[Collection entries]
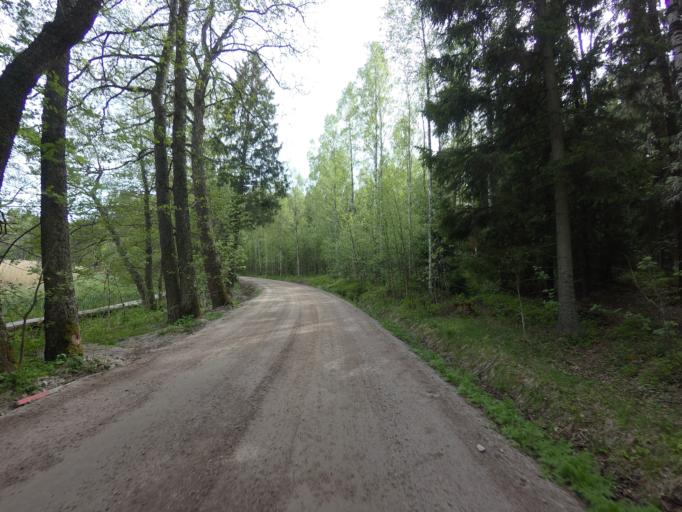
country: FI
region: Uusimaa
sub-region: Helsinki
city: Koukkuniemi
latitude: 60.1340
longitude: 24.6959
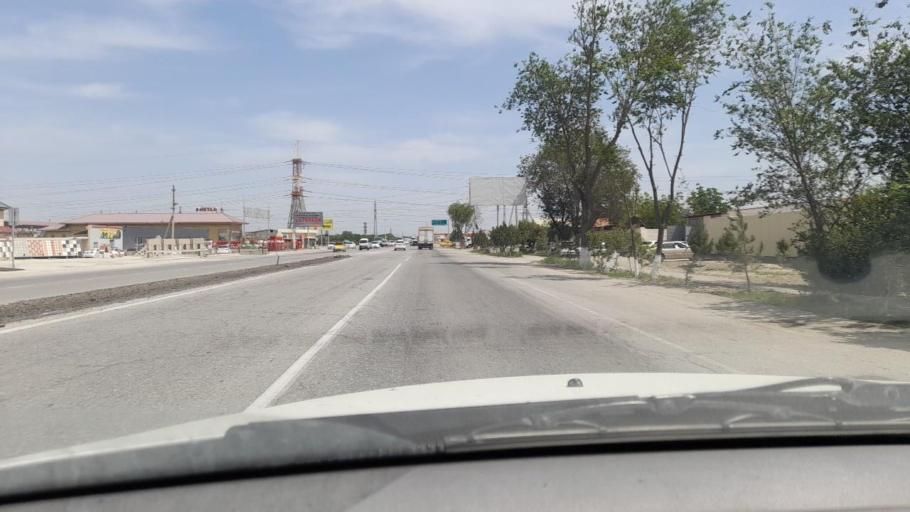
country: UZ
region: Navoiy
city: Beshrabot
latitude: 40.1469
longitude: 65.3111
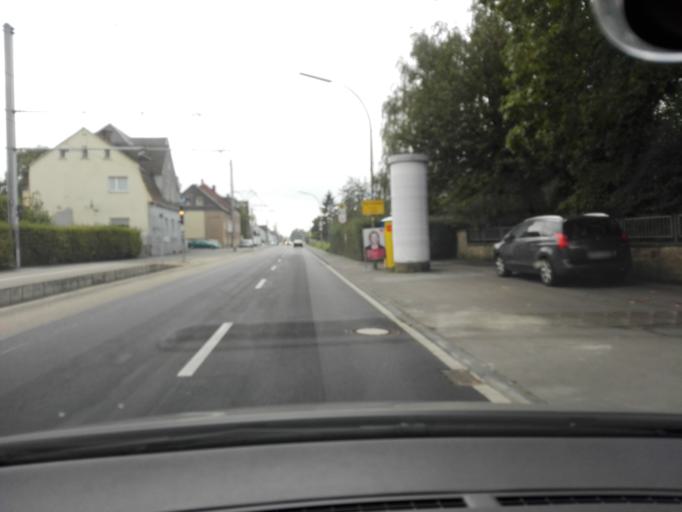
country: DE
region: North Rhine-Westphalia
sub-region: Regierungsbezirk Arnsberg
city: Holzwickede
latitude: 51.5302
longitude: 7.6010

PROBLEM DETAILS: Recast the records above as a two-column CSV with the headers "label" and "value". Each labeled line becomes one row, each field is quoted with any line breaks turned into spaces, and the pictures are left out.

REPLY:
label,value
"country:","FI"
"region:","Uusimaa"
"sub-region:","Helsinki"
"city:","Koukkuniemi"
"latitude:","60.1340"
"longitude:","24.6959"
"country:","UZ"
"region:","Navoiy"
"city:","Beshrabot"
"latitude:","40.1469"
"longitude:","65.3111"
"country:","DE"
"region:","North Rhine-Westphalia"
"sub-region:","Regierungsbezirk Arnsberg"
"city:","Holzwickede"
"latitude:","51.5302"
"longitude:","7.6010"